• Do Subwoofers for Cars Differ from Home Stereo Subs

    Subwoofers for cars are nearly identical to those built for home stereos, with only a few differences. Subwoofers are speakers that play the lowest frequencies, also called bass, which regular speakers don’t play due to a crossover circuit that delivers the low frequencies. Most subwoofers (active) are self-powered, with a built-in amplifier and separate power source from the other equipment, which is how it has enough power to provide the low-frequency audio waves; passive subwoofers are powered by an external amplifier. It is typically built within a wood car subwoofer enclosure. A home subwoofer will be connected to a receiver or preamplifier.

    House subwoofers have better current, to drive stronger bass; cars don’t have enough power to supply the home versions. Car systems run off of 12v DC and 2 to 4 ohm impedance, while home stereos run off of 120v AC and 4 to 8 ohms. If you convert your car subwoofer to run in your home, note that it will only be effective in a small space like a small bedroom, since it’s built to be used in a small area like a car. Actually, though, the smallest subwoofers may be home theater subwoofers that are designed for smaller areas.
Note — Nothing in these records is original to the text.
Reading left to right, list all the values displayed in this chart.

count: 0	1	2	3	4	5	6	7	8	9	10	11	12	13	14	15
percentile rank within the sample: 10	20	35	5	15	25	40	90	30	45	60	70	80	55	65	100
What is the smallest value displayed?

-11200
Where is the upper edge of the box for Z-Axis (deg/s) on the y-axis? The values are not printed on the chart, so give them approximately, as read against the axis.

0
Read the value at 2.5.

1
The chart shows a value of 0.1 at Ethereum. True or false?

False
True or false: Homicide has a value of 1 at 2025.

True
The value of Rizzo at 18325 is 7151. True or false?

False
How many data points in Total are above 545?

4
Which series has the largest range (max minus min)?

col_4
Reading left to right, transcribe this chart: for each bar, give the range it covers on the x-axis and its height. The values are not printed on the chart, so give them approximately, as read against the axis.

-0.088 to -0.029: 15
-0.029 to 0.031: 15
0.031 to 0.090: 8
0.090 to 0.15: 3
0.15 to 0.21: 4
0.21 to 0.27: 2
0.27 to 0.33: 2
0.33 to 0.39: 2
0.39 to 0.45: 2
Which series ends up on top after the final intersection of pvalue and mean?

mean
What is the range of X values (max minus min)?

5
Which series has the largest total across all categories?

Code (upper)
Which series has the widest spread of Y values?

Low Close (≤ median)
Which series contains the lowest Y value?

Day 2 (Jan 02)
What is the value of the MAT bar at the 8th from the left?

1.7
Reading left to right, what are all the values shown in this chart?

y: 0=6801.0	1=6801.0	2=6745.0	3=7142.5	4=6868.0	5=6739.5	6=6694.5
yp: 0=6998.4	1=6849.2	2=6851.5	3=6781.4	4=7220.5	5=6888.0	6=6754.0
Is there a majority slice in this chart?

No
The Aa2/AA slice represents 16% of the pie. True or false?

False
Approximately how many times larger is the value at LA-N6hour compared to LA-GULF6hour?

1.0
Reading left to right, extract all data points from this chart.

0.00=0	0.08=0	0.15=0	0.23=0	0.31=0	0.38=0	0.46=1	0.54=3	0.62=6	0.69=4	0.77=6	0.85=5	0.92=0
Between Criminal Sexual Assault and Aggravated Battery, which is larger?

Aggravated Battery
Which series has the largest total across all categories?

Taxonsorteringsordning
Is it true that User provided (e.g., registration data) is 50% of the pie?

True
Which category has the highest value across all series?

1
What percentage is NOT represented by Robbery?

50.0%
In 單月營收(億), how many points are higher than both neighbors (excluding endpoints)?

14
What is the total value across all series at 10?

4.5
    A home theater subwoofer has more consistent current, while a car subwoofer’s current fluctuates, based on the car’s actions: revving the engine, for example, affects the subwoofer. There is not enough distance in a car to use typical home stereo subwoofers, which require up to 30 feet for proper reverberation; that’s why there’s more bass in your car stereo–it is bouncing off much shorter spaces. Car stereo equipment can have up to 3 to 5 times more harmonic distortion than home theater systems. Also note that car subs are unshielded, so anything magnetic like a computer hard drive may be affected by being near it.